Pembinaan akhlak mulia pada manusia hendaknya dilakukan dengan menapaki langkah membina bayt untuk meninggikan dan mendzikirkan asma Allah. Ada hal-hal buruk yang harus ditutup dan ada sifat-sifat baik yang harus ditumbuhkan dalam diri manusia dengan mengikuti tahap-tahap dalam millah nabi Ibrahim a.s. agar terbentuk akhlak mulia. Ada sifat buruk yang mutlak harus musnah dari diri manusia agar sifat baik dapat tumbuh dengan baik. Misalnya setiap orang harus menghindarkan sifat takabbur dari dirinya. Setiap orang harus mempunyai kemampuan mengenali kebenaran yang sampai kepada dirinya dan tidak merendahkan orang lain, karena itu menjadi syarat dasar membina akhlak mulia. Iblis terusir dari kedudukannya karena takabbur terhadap manusia. Setiap isteri tidak akan memahami kebenaran bila ia bersikap merendahkan suaminya. Demikian pula para laki-laki tidak akan mengenali kedudukan dirinya bila ia tidak mengenali kebenaran yang sampai kepada dirinya atau merendahkan orang lain. Kedudukan diri dalam al-jamaah hanya akan dikenali oleh orang yang tidak mempunyai sifat kesombongan dalam dirinya.

Pembinaan bayt harus dilakukan terhadap setiap orang, baik menikah ataupun tidak menikah. Ada beberapa prinsip dalam pernikahan harus dikenal oleh setiap orang. Misalnya setiap orang harus menghindari jalan yang keji, tidak terbatas hanya orang yang menikah. Jalan yang keji akan menjadikan seseorang berakhlak salah dan menentang kebenaran. Pada dasarnya Rasulullah SAW melarang keras umat islam untuk hidup tanpa menikah, akan tetapi dalam kehidupan nyata kadangkala seseorang kesulitan untuk memperoleh jodohnya baik karena harapan dalam diri salah maupun budaya masyarakat yang salah dan lain-lain. Bila seseorang tidak dapat membentuk bayt, ia harus dibina untuk dapat menyesuaikan diri di antara al-jamaah dengan sebaik-baiknya, membina suatu pribadi yang selaras dengan orang-orang yang meninggikan dan mendzikirkan asma Allah tidak menjadi penentang atau penghalang bagi mereka. Penentangan terhadap orang-orang yang berusaha untuk meninggikan asma Allah dan mendzikirkan-Nya akan mendatangkan kerusakan yang sangat besar terhadap umat manusia. Manakala seseorang memperoleh jalan dalam membina bayt untuk meninggikan dan mendzikirkan asma Allah, ia harus mensyukuri dengan sebaik-baiknya hingga terbentuknya bayt yang diijinkan Allah untuk itu.
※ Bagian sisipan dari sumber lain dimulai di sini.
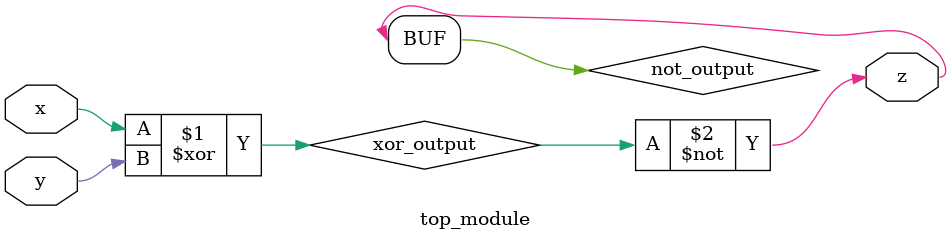
<source format=sv>
module top_module(
  input x,
  input y,
  output z);

  // XOR gate
  wire xor_output;
  assign xor_output = x ^ y;

  // NOT gate
  wire not_output;
  assign not_output = ~xor_output;

  // Output
  assign z = not_output;

endmodule

</source>
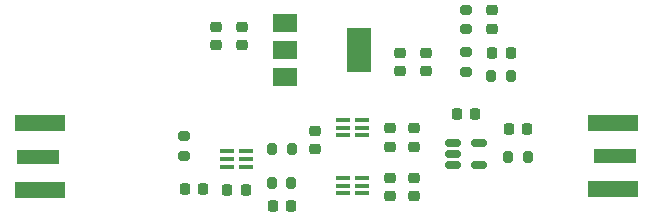
<source format=gbr>
%TF.GenerationSoftware,KiCad,Pcbnew,7.0.1*%
%TF.CreationDate,2023-04-01T22:12:37+02:00*%
%TF.ProjectId,OpenSPS_PCB,4f70656e-5350-4535-9f50-43422e6b6963,rev?*%
%TF.SameCoordinates,Original*%
%TF.FileFunction,Paste,Top*%
%TF.FilePolarity,Positive*%
%FSLAX46Y46*%
G04 Gerber Fmt 4.6, Leading zero omitted, Abs format (unit mm)*
G04 Created by KiCad (PCBNEW 7.0.1) date 2023-04-01 22:12:37*
%MOMM*%
%LPD*%
G01*
G04 APERTURE LIST*
G04 Aperture macros list*
%AMRoundRect*
0 Rectangle with rounded corners*
0 $1 Rounding radius*
0 $2 $3 $4 $5 $6 $7 $8 $9 X,Y pos of 4 corners*
0 Add a 4 corners polygon primitive as box body*
4,1,4,$2,$3,$4,$5,$6,$7,$8,$9,$2,$3,0*
0 Add four circle primitives for the rounded corners*
1,1,$1+$1,$2,$3*
1,1,$1+$1,$4,$5*
1,1,$1+$1,$6,$7*
1,1,$1+$1,$8,$9*
0 Add four rect primitives between the rounded corners*
20,1,$1+$1,$2,$3,$4,$5,0*
20,1,$1+$1,$4,$5,$6,$7,0*
20,1,$1+$1,$6,$7,$8,$9,0*
20,1,$1+$1,$8,$9,$2,$3,0*%
G04 Aperture macros list end*
%ADD10RoundRect,0.200000X0.275000X-0.200000X0.275000X0.200000X-0.275000X0.200000X-0.275000X-0.200000X0*%
%ADD11RoundRect,0.200000X-0.200000X-0.275000X0.200000X-0.275000X0.200000X0.275000X-0.200000X0.275000X0*%
%ADD12RoundRect,0.225000X0.250000X-0.225000X0.250000X0.225000X-0.250000X0.225000X-0.250000X-0.225000X0*%
%ADD13RoundRect,0.218750X0.218750X0.256250X-0.218750X0.256250X-0.218750X-0.256250X0.218750X-0.256250X0*%
%ADD14R,1.200000X0.399999*%
%ADD15R,2.000000X1.500000*%
%ADD16R,2.000000X3.800000*%
%ADD17RoundRect,0.225000X0.225000X0.250000X-0.225000X0.250000X-0.225000X-0.250000X0.225000X-0.250000X0*%
%ADD18RoundRect,0.225000X-0.225000X-0.250000X0.225000X-0.250000X0.225000X0.250000X-0.225000X0.250000X0*%
%ADD19R,4.200000X1.350000*%
%ADD20R,3.600000X1.270000*%
%ADD21RoundRect,0.150000X-0.512500X-0.150000X0.512500X-0.150000X0.512500X0.150000X-0.512500X0.150000X0*%
%ADD22RoundRect,0.225000X-0.250000X0.225000X-0.250000X-0.225000X0.250000X-0.225000X0.250000X0.225000X0*%
%ADD23RoundRect,0.200000X0.200000X0.275000X-0.200000X0.275000X-0.200000X-0.275000X0.200000X-0.275000X0*%
G04 APERTURE END LIST*
D10*
%TO.C,R6*%
X143000000Y-100600000D03*
X143000000Y-98950000D03*
%TD*%
D11*
%TO.C,R2*%
X126600000Y-110750000D03*
X128250000Y-110750000D03*
%TD*%
D12*
%TO.C,C10*%
X137400000Y-104150000D03*
X137400000Y-102600000D03*
%TD*%
D13*
%TO.C,D1*%
X146775000Y-102600000D03*
X145200000Y-102600000D03*
%TD*%
D14*
%TO.C,U4*%
X132600000Y-113200000D03*
X132600000Y-113850000D03*
X132600000Y-114500000D03*
X134199999Y-114500000D03*
X134199999Y-113850000D03*
X134199999Y-113200000D03*
%TD*%
D12*
%TO.C,C6*%
X121800000Y-101950000D03*
X121800000Y-100400000D03*
%TD*%
%TO.C,C4*%
X124000000Y-101975000D03*
X124000000Y-100425000D03*
%TD*%
D15*
%TO.C,U2*%
X127650000Y-100075000D03*
X127650000Y-102375000D03*
D16*
X133950000Y-102375000D03*
D15*
X127650000Y-104675000D03*
%TD*%
D17*
%TO.C,C11*%
X143775000Y-107800000D03*
X142225000Y-107800000D03*
%TD*%
D12*
%TO.C,C15*%
X145200000Y-100575000D03*
X145200000Y-99025000D03*
%TD*%
%TO.C,C7*%
X138600000Y-114775000D03*
X138600000Y-113225000D03*
%TD*%
D17*
%TO.C,C14*%
X128175000Y-115600000D03*
X126625000Y-115600000D03*
%TD*%
D11*
%TO.C,R3*%
X126575000Y-113600000D03*
X128225000Y-113600000D03*
%TD*%
D18*
%TO.C,C2*%
X122800000Y-114200000D03*
X124350000Y-114200000D03*
%TD*%
D19*
%TO.C,Ref in*%
X106962500Y-114225000D03*
X106962500Y-108575000D03*
D20*
X106762500Y-111400000D03*
%TD*%
%TO.C,Laser out*%
X155612500Y-111350000D03*
D19*
X155412500Y-114175000D03*
X155412500Y-108525000D03*
%TD*%
D12*
%TO.C,C12*%
X139600000Y-104150000D03*
X139600000Y-102600000D03*
%TD*%
D21*
%TO.C,U5*%
X141862500Y-110250000D03*
X141862500Y-111200000D03*
X141862500Y-112150000D03*
X144137500Y-112150000D03*
X144137500Y-110250000D03*
%TD*%
D22*
%TO.C,C3*%
X138600000Y-109000000D03*
X138600000Y-110550000D03*
%TD*%
D14*
%TO.C,U3*%
X132600000Y-108300000D03*
X132600000Y-108950000D03*
X132600000Y-109600000D03*
X134199999Y-109600000D03*
X134199999Y-108950000D03*
X134199999Y-108300000D03*
%TD*%
D12*
%TO.C,C13*%
X130200000Y-110775000D03*
X130200000Y-109225000D03*
%TD*%
D10*
%TO.C,R1*%
X119100000Y-111325000D03*
X119100000Y-109675000D03*
%TD*%
D11*
%TO.C,R7*%
X146575000Y-111400000D03*
X148225000Y-111400000D03*
%TD*%
D12*
%TO.C,C8*%
X136600000Y-114775000D03*
X136600000Y-113225000D03*
%TD*%
D22*
%TO.C,C5*%
X136600000Y-109000000D03*
X136600000Y-110550000D03*
%TD*%
D23*
%TO.C,R4*%
X146800000Y-104600000D03*
X145150000Y-104600000D03*
%TD*%
D14*
%TO.C,U1*%
X124400001Y-112250001D03*
X124400001Y-111600001D03*
X124400001Y-110950001D03*
X122800002Y-110950001D03*
X122800002Y-111600001D03*
X122800002Y-112250001D03*
%TD*%
D18*
%TO.C,C9*%
X146625000Y-109100000D03*
X148175000Y-109100000D03*
%TD*%
D10*
%TO.C,R5*%
X143000000Y-104225000D03*
X143000000Y-102575000D03*
%TD*%
D17*
%TO.C,C1*%
X120775000Y-114175000D03*
X119225000Y-114175000D03*
%TD*%
M02*

</source>
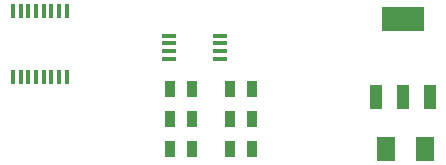
<source format=gtp>
G04 (created by PCBNEW (2012-nov-02)-testing) date Thu 06 Jun 2013 09:25:13 AM CDT*
%MOIN*%
G04 Gerber Fmt 3.4, Leading zero omitted, Abs format*
%FSLAX34Y34*%
G01*
G70*
G90*
G04 APERTURE LIST*
%ADD10C,0.006*%
%ADD11R,0.015X0.05*%
%ADD12R,0.144X0.08*%
%ADD13R,0.04X0.08*%
%ADD14R,0.06X0.08*%
%ADD15R,0.035X0.055*%
%ADD16R,0.05X0.015*%
G04 APERTURE END LIST*
G54D10*
G54D11*
X80804Y-51952D03*
X81060Y-51952D03*
X81316Y-51952D03*
X81572Y-51952D03*
X81828Y-51952D03*
X82084Y-51952D03*
X82340Y-51952D03*
X82596Y-51952D03*
X82596Y-49748D03*
X82340Y-49748D03*
X82084Y-49748D03*
X81828Y-49748D03*
X81572Y-49748D03*
X81316Y-49748D03*
X81060Y-49748D03*
X80804Y-49748D03*
G54D12*
X93800Y-50000D03*
G54D13*
X93800Y-52600D03*
X94700Y-52600D03*
X92900Y-52600D03*
G54D14*
X93250Y-54350D03*
X94550Y-54350D03*
G54D15*
X86775Y-54350D03*
X86025Y-54350D03*
X86775Y-53350D03*
X86025Y-53350D03*
X86775Y-52350D03*
X86025Y-52350D03*
X88775Y-54350D03*
X88025Y-54350D03*
X88775Y-53350D03*
X88025Y-53350D03*
X88775Y-52350D03*
X88025Y-52350D03*
G54D16*
X86000Y-50566D03*
X86000Y-50822D03*
X86000Y-51078D03*
X86000Y-51334D03*
X87700Y-51334D03*
X87700Y-51078D03*
X87700Y-50822D03*
X87700Y-50566D03*
M02*

</source>
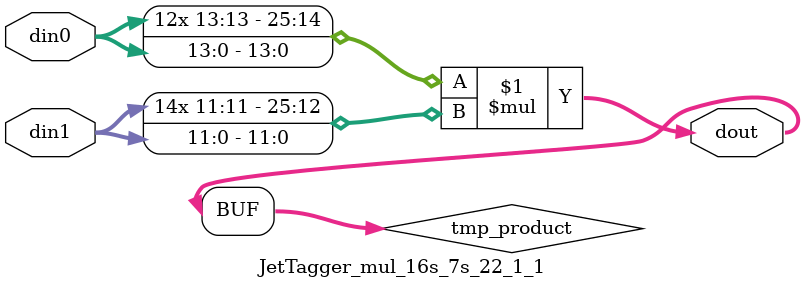
<source format=v>

`timescale 1 ns / 1 ps

  module JetTagger_mul_16s_7s_22_1_1(din0, din1, dout);
parameter ID = 1;
parameter NUM_STAGE = 0;
parameter din0_WIDTH = 14;
parameter din1_WIDTH = 12;
parameter dout_WIDTH = 26;

input [din0_WIDTH - 1 : 0] din0; 
input [din1_WIDTH - 1 : 0] din1; 
output [dout_WIDTH - 1 : 0] dout;

wire signed [dout_WIDTH - 1 : 0] tmp_product;













assign tmp_product = $signed(din0) * $signed(din1);








assign dout = tmp_product;







endmodule

</source>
Pembinaan bayt menjadi kunci pemakmuran bumi sesuai dengan kehendak Allah. Kaum laki-laki hendaknya membentuk diri sebagai misykat cahaya yang membentuk bayangan cahaya Allah, dan kaum perempuan berperan melahirkan ke alam dunia bayangan cahaya Allah yang terbentuk pada diri suaminya. Dengan jalan demikian, pemakmuran bumi mengikuti kehendak Allah akan terwujud.